ACTIVITY. For this exercise, write out only the lines of the entries below from the one with "focal_mm: 26" up to and including the one with "roll_deg: -2.6", exactly as they are. Pictures stay out.

--- EXTRACTED ENTRIES Enclosed Below ---

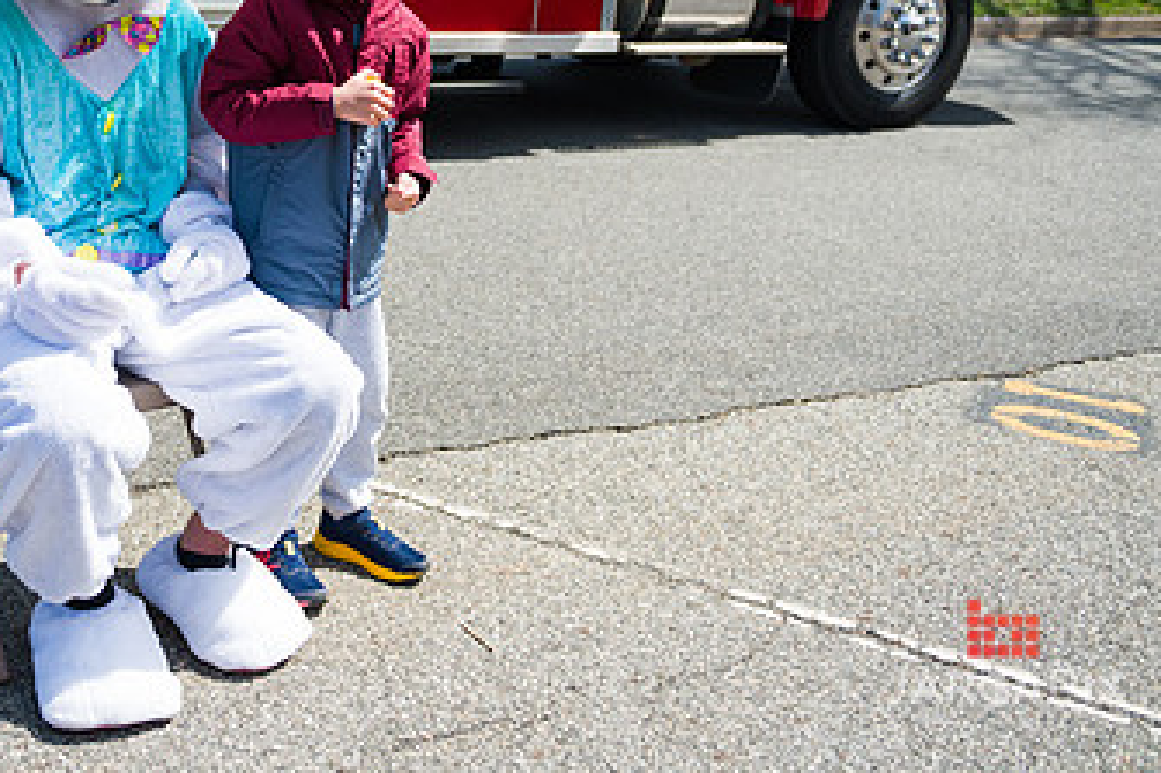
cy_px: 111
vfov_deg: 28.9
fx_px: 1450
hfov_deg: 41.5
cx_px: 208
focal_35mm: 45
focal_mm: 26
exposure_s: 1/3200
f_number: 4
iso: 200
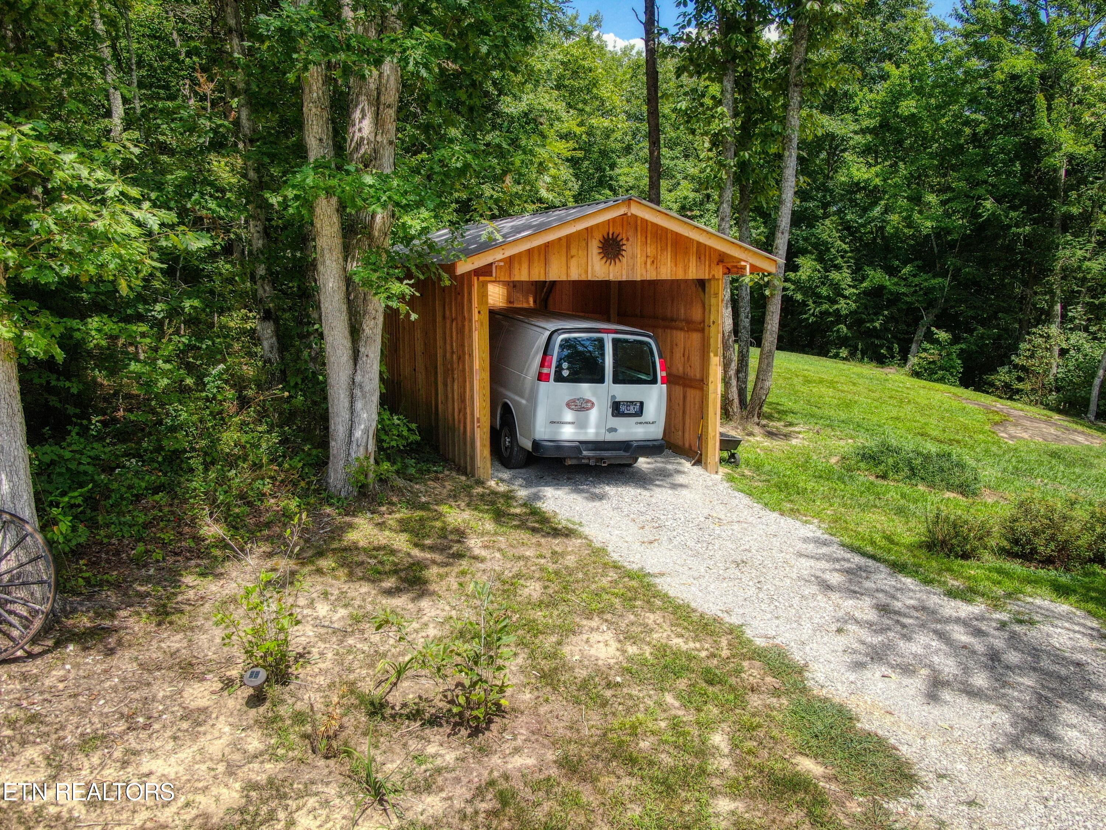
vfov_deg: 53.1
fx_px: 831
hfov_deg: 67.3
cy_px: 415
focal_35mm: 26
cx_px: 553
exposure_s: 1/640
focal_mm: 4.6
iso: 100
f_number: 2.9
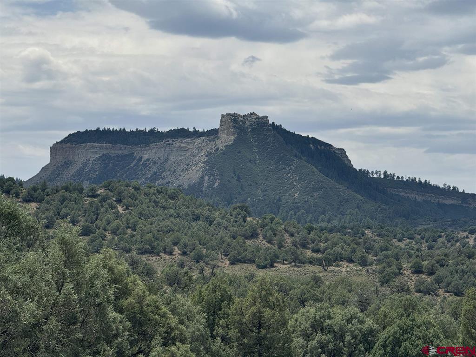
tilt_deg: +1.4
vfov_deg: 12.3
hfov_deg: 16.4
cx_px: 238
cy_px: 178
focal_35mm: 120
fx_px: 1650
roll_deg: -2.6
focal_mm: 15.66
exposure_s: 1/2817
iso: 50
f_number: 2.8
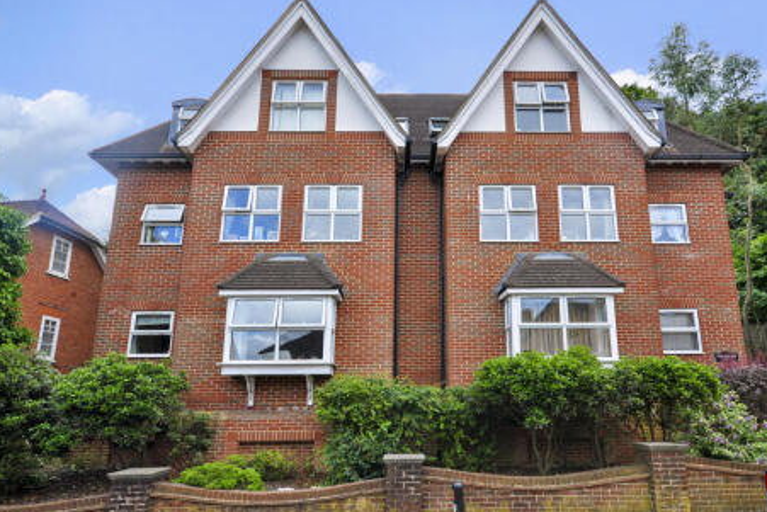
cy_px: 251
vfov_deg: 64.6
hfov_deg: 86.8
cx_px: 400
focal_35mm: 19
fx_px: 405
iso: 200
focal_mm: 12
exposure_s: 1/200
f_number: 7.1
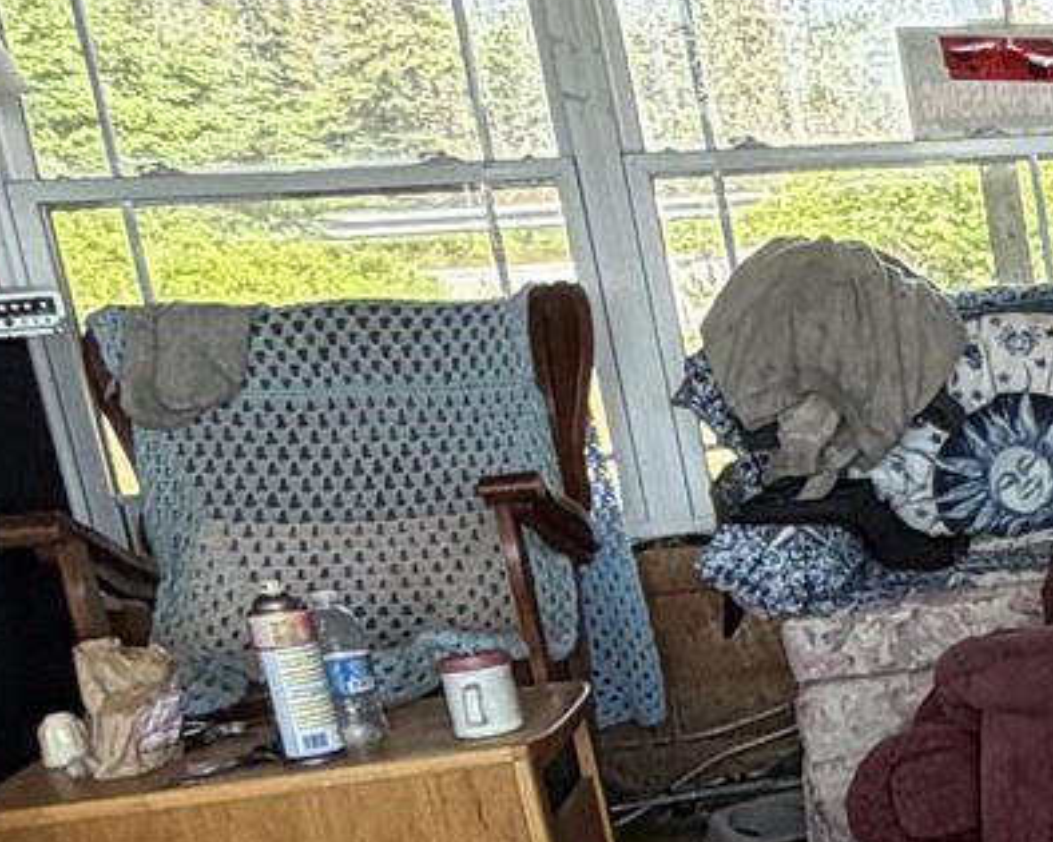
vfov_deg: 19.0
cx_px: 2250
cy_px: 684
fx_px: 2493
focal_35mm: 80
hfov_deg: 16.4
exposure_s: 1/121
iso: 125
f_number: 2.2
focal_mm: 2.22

--- End of Enclosed EXTRACTED ENTRIES ---
--- EXTRACTED ENTRIES Enclosed Below ---

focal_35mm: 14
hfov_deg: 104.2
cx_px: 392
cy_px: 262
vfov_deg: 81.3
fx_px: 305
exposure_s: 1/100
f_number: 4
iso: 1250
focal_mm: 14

--- End of Enclosed EXTRACTED ENTRIES ---

ANSWER TO THIS TASK.
focal_mm: 26
exposure_s: 1/3200
f_number: 4
iso: 200
vfov_deg: 53.1
fx_px: 831
hfov_deg: 67.3
cy_px: 415
focal_35mm: 26
cx_px: 553
exposure_s: 1/640
focal_mm: 4.6
iso: 100
f_number: 2.9
tilt_deg: +1.4
vfov_deg: 12.3
hfov_deg: 16.4
cx_px: 238
cy_px: 178
focal_35mm: 120
fx_px: 1650
roll_deg: -2.6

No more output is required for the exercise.